Circuit design text data
★ ★ ★ ★ ★

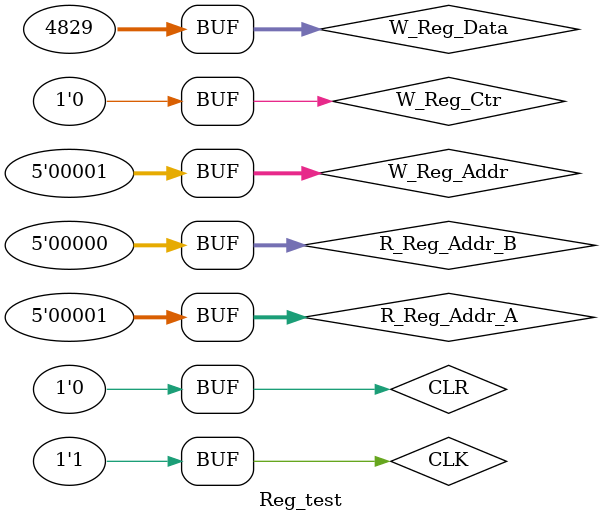
<source format=v>
`timescale 1ns / 1ps


module Reg_test();
    reg CLK;
    reg CLR;
    reg W_Reg_Ctr;
    reg [4:0]R_Reg_Addr_A;
    reg [4:0]R_Reg_Addr_B;
    reg [4:0]W_Reg_Addr;
    reg [31:0]W_Reg_Data;
    wire [31:1]R_Reg_Data_A;
    wire [31:0]R_Reg_Data_B;
    initial begin
        CLK=0;
        CLR=0;
        #50;
        CLR=1;
        #50;
        CLR=0;
        #50;
        CLK=1;
        #50;
        CLK=0;
        W_Reg_Ctr=1'b1;
        R_Reg_Addr_A=5'b00000;
        
        R_Reg_Addr_B=5'b00001;
        W_Reg_Addr=5'b00000;
        
        W_Reg_Data=32'h0000_1234;
        #50;
        CLK=1;
        #50;
        CLK=0;
        W_Reg_Ctr=1'b0;
        R_Reg_Addr_A=5'b00001;
        
        R_Reg_Addr_B=5'b00000;
        W_Reg_Addr=5'b00001;
        
        W_Reg_Data=32'h0000_12dd;
        #50;
        CLK=1;
        #50;
        CLK=0;
        CLR=1;
        #50;
        CLK=1;
        CLR=0;
        #50;
        CLK=0;
        #50;
        CLK=1;
        #50;
        CLK=0;
        #50;
        CLK=1;
        
        
        
    
    end
    

    RegFile regtest(
        .CLK(CLK),
        .CLR(CLR),
        .W_Reg_Ctr(W_Reg_Ctr),
        .R_Reg_Addr_A(R_Reg_Addr_A),
        .R_Reg_Addr_B(R_Reg_Addr_B),
        .W_Reg_Addr(W_Reg_Addr),
        .W_Reg_Data(W_Reg_Data),
        .R_Reg_Data_A(R_Reg_Data_A),
        .R_Reg_Data_B(R_Reg_Data_B)
    );

    
    
endmodule

</source>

★ ★ ★ ★ ★

• [PROBLEM STATEMENT]: Only the wording of the records is wanted: copy it all exactly and omit the pictures.

• [PROBLEM SOLUTION]:
<source format=v>
`timescale 1ns / 1ps


module Reg_test();
    reg CLK;
    reg CLR;
    reg W_Reg_Ctr;
    reg [4:0]R_Reg_Addr_A;
    reg [4:0]R_Reg_Addr_B;
    reg [4:0]W_Reg_Addr;
    reg [31:0]W_Reg_Data;
    wire [31:1]R_Reg_Data_A;
    wire [31:0]R_Reg_Data_B;
    initial begin
        CLK=0;
        CLR=0;
        #50;
        CLR=1;
        #50;
        CLR=0;
        #50;
        CLK=1;
        #50;
        CLK=0;
        W_Reg_Ctr=1'b1;
        R_Reg_Addr_A=5'b00000;
        
        R_Reg_Addr_B=5'b00001;
        W_Reg_Addr=5'b00000;
        
        W_Reg_Data=32'h0000_1234;
        #50;
        CLK=1;
        #50;
        CLK=0;
        W_Reg_Ctr=1'b0;
        R_Reg_Addr_A=5'b00001;
        
        R_Reg_Addr_B=5'b00000;
        W_Reg_Addr=5'b00001;
        
        W_Reg_Data=32'h0000_12dd;
        #50;
        CLK=1;
        #50;
        CLK=0;
        CLR=1;
        #50;
        CLK=1;
        CLR=0;
        #50;
        CLK=0;
        #50;
        CLK=1;
        #50;
        CLK=0;
        #50;
        CLK=1;
        
        
        
    
    end
    

    RegFile regtest(
        .CLK(CLK),
        .CLR(CLR),
        .W_Reg_Ctr(W_Reg_Ctr),
        .R_Reg_Addr_A(R_Reg_Addr_A),
        .R_Reg_Addr_B(R_Reg_Addr_B),
        .W_Reg_Addr(W_Reg_Addr),
        .W_Reg_Data(W_Reg_Data),
        .R_Reg_Data_A(R_Reg_Data_A),
        .R_Reg_Data_B(R_Reg_Data_B)
    );

    
    
endmodule

</source>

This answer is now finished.